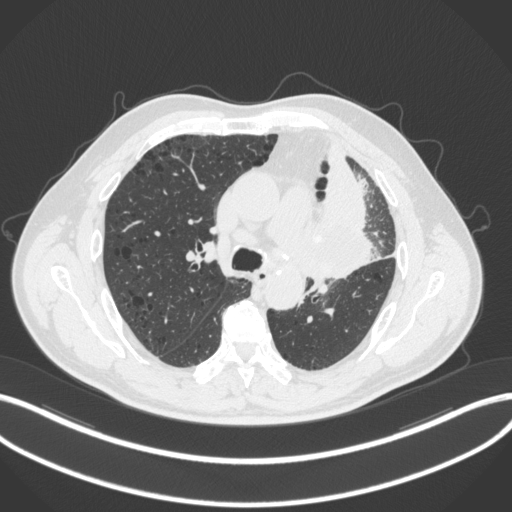
Chest CT, one axial slice. Position 187 of 286 along the scan axis. 120 kVp. Lung window (W 1500 / L -600 HU). 512 × 512 image matrix, field of view 400 × 400 mm. Male patient, age 68 years. From the clinical record (not read from this slice): clinical TNM (as recorded): T3 N3 M1.
Annotated regions visible in this slice (rectangle marked by the reading radiologist):
- lung tumour (recorded histology: adenocarcinoma): box from (x=308, y=164) to (x=386, y=287) px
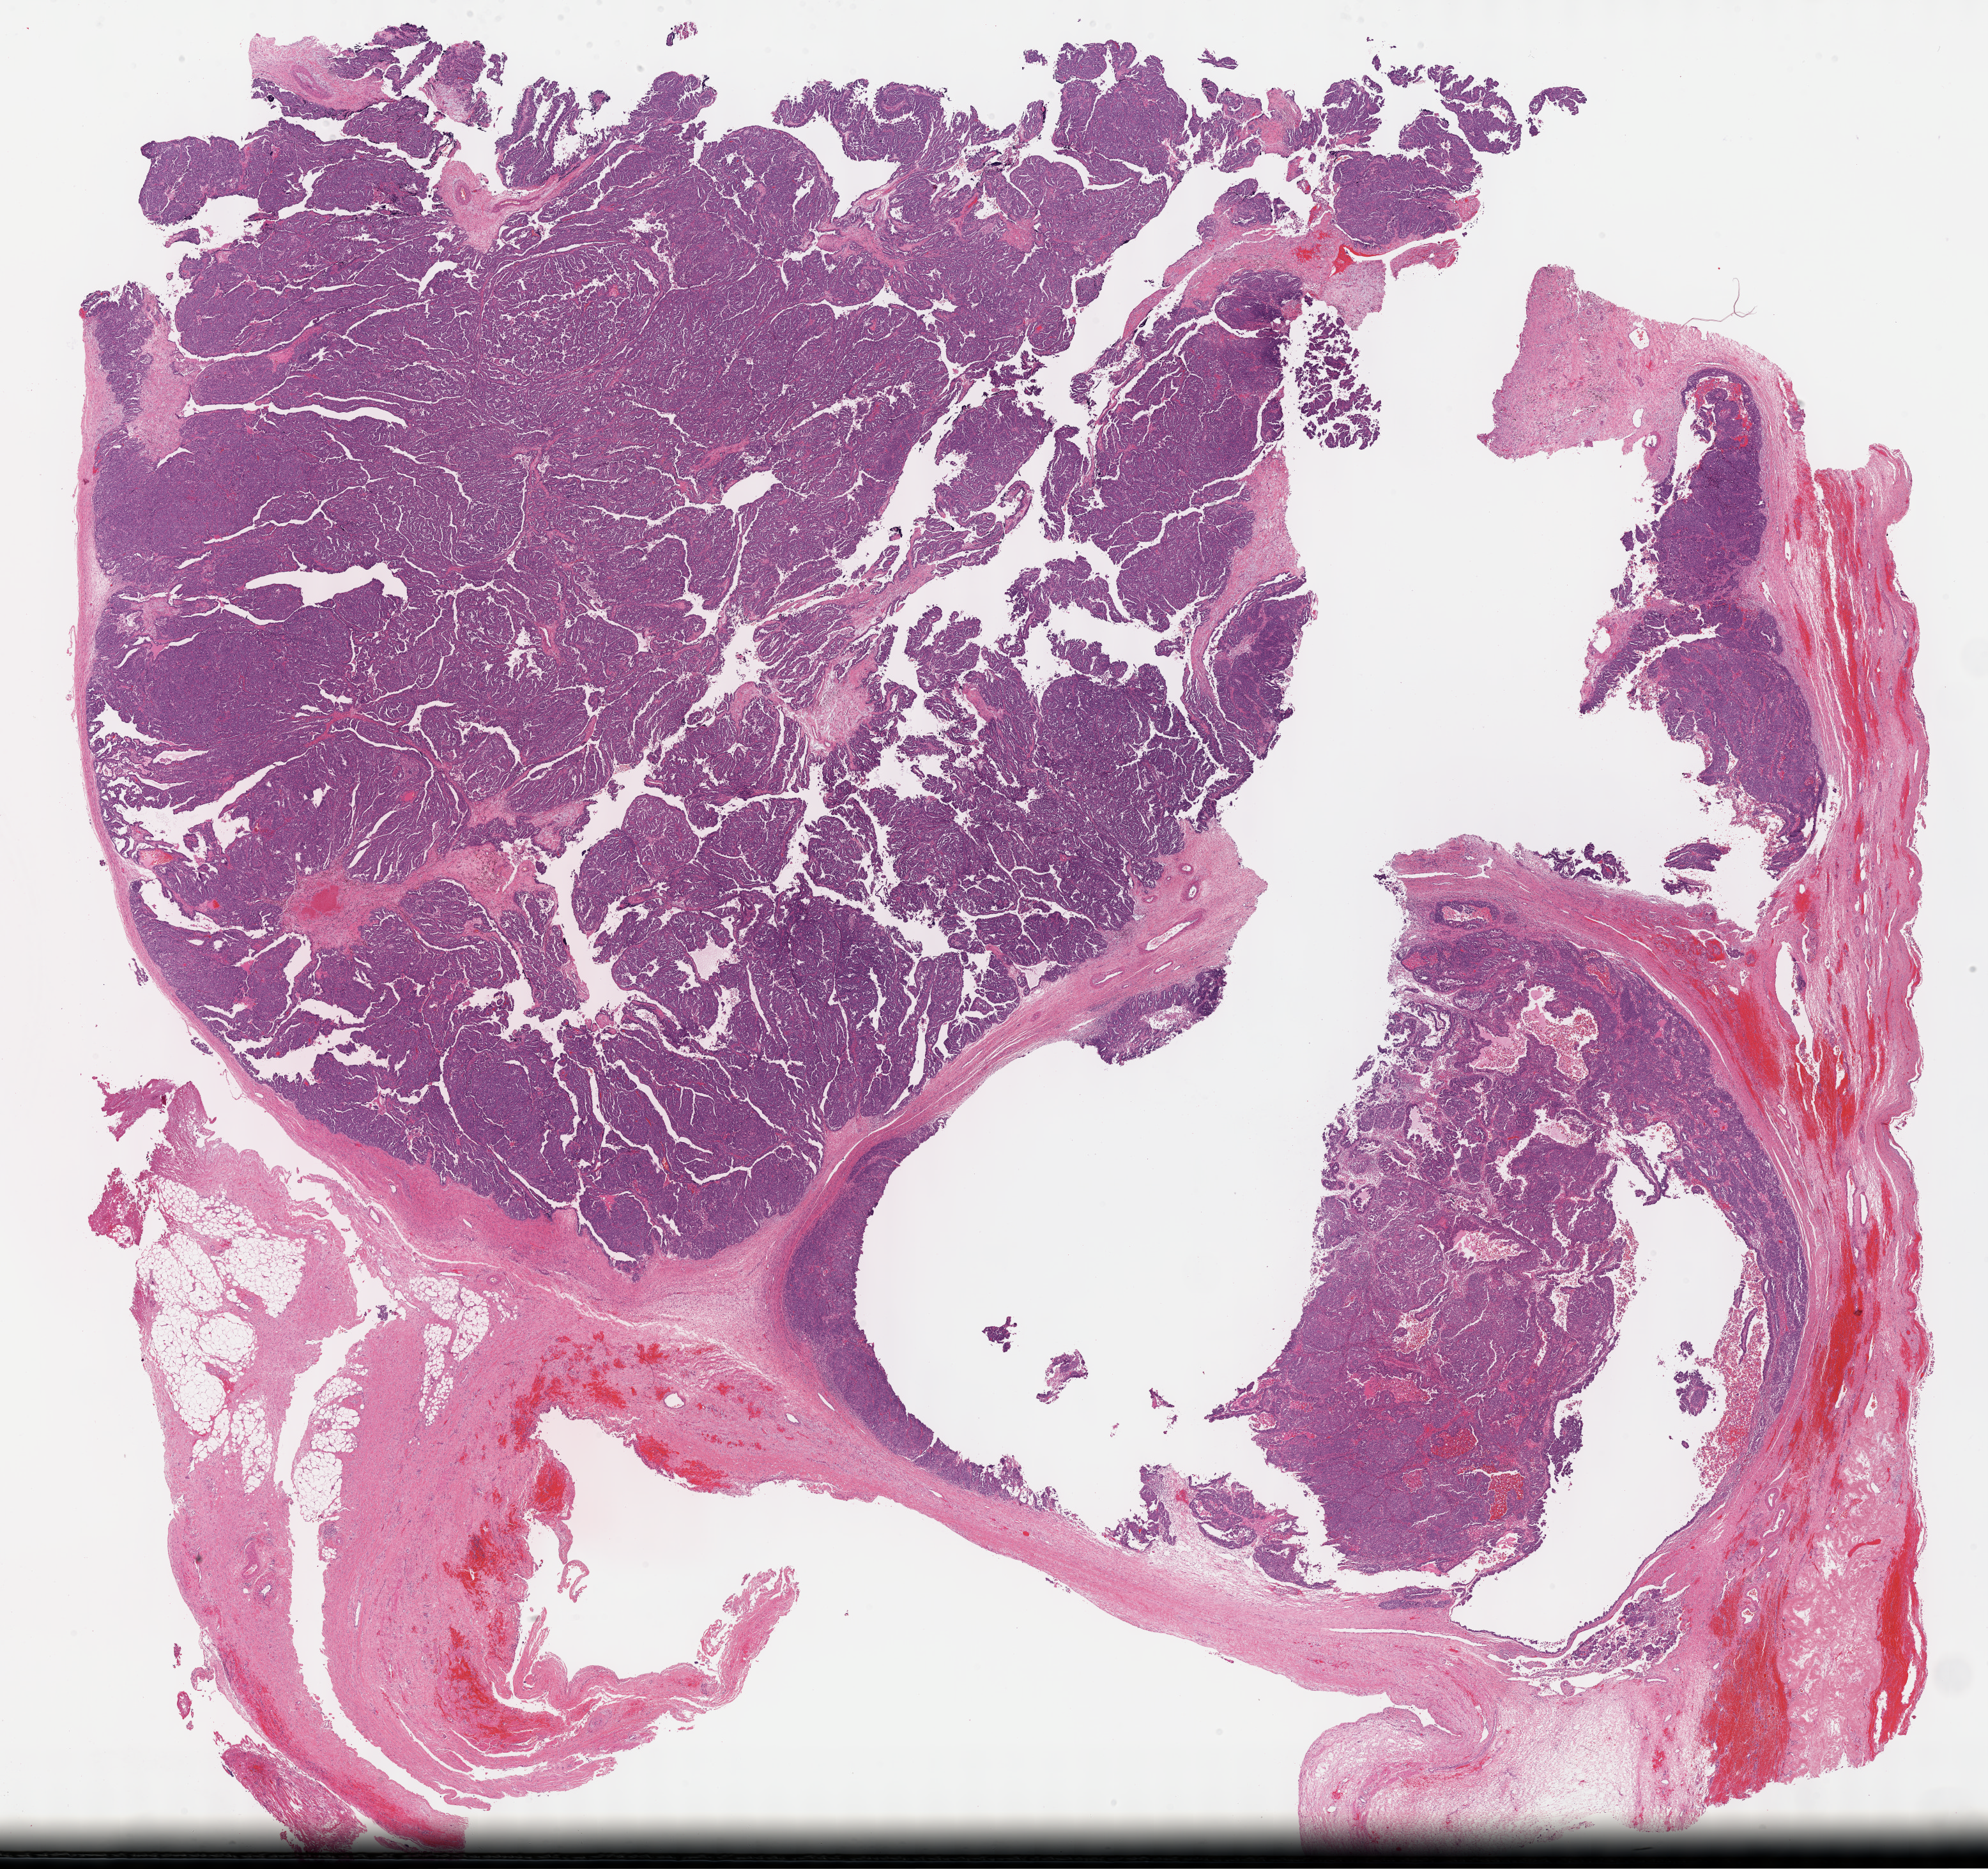
Hematoxylin and eosin (H&E) stained whole-slide image — shown as a low-resolution overview of the whole scanned area (about 25.2 x 23.7 mm). Formalin-fixed paraffin-embedded (FFPE) diagnostic section. Primary tumour sample from the ovary. Female patient; age at initial diagnosis 59 years. Histologic grade: G3 (poorly differentiated).
FIGO stage: IIIC. Diagnosis: Serous cystadenocarcinoma, NOS.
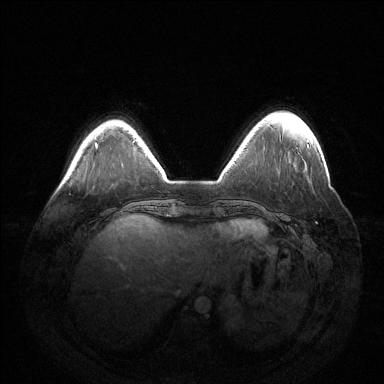
Breast MRI (dynamic contrast-enhanced), one axial slice. Slice 35 of 144 in the series (ordered by position). Dynamic contrast-enhanced series, time point 2 of 6 at this slice position (early post-contrast). 1.5 T. TE 1.5 ms, TR 4.6 ms. 1.2 mm slice thickness. 384 × 384 image matrix. Female patient.
Annotated regions visible in this slice (semi-automatic segmentation, software-assisted and operator-edited):
- enhancing-tissue mask used for the functional tumour volume (all voxels passing the contrast-enhancement thresholds inside the analysis volume; usually the tumour): box from (x=307, y=144) to (x=309, y=147) px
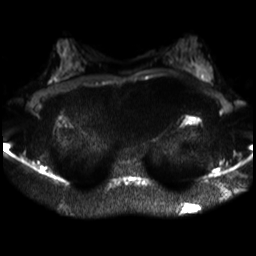
Breast MRI, one axial slice; slice 16 of 30 in the series (ordered by position); diffusion-weighted series; image 2 of 4 stored at this slice position (different b-values; order by instance number); 3 T; 4 mm slice thickness; 256 × 256 image matrix, field of view 320 × 320 mm. Female patient.
Annotated regions visible in this slice (outlined manually by an expert reader):
- tumour on diffusion-weighted imaging: bounding box <198,66,205,79> (left, top, right, bottom; pixels)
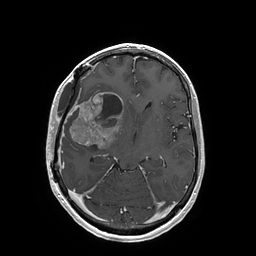
Brain MRI from a brain-tumour surgery series, one axial slice. Position 97 of 202 along the scan axis. T1-weighted post-contrast. 256 × 256 image matrix, field of view 250 × 250 mm. From the clinical record (not read from this slice): histopathology: Glioblastoma; WHO grade: 4; IDH mutation: no; tumour location: Right Insular.
Annotated regions visible in this slice (outlined manually by an expert reader):
- tumour: box from (x=69, y=92) to (x=122, y=149) px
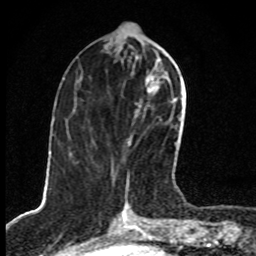
Breast MRI, one axial slice. Slice 35 of 80 in the series (ordered by position). Cropped to one breast. Dynamic contrast-enhanced series, time point 2 of 8 at this slice position (early post-contrast). 1.5 T. TE 4.2 ms, TR 7 ms. 256 × 256 image matrix, field of view 145 × 145 mm. Female patient.
Structures marked on this image (semi-automatic segmentation, software-assisted and operator-edited):
- enhancing-tissue mask used for the functional tumour volume (all voxels passing the contrast-enhancement thresholds inside the analysis volume; usually the tumour): box from (x=113, y=61) to (x=176, y=189) px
---*---
**TASK TO CARRY OUT**
The answer is those lines of the material above that run from the one containing "(x=309, y=147) px" up to and including the one containing "Breast MRI, one axial slice;", restated exactly and without images.

**EXERCISE RESULT**
- enhancing-tissue mask used for the functional tumour volume (all voxels passing the contrast-enhancement thresholds inside the analysis volume; usually the tumour): box from (x=307, y=144) to (x=309, y=147) px
Breast MRI, one axial slice; slice 16 of 30 in the series (ordered by position); diffusion-weighted series; image 2 of 4 stored at this slice position (different b-values; order by instance number); 3 T; 4 mm slice thickness; 256 × 256 image matrix, field of view 320 × 320 mm. Female patient.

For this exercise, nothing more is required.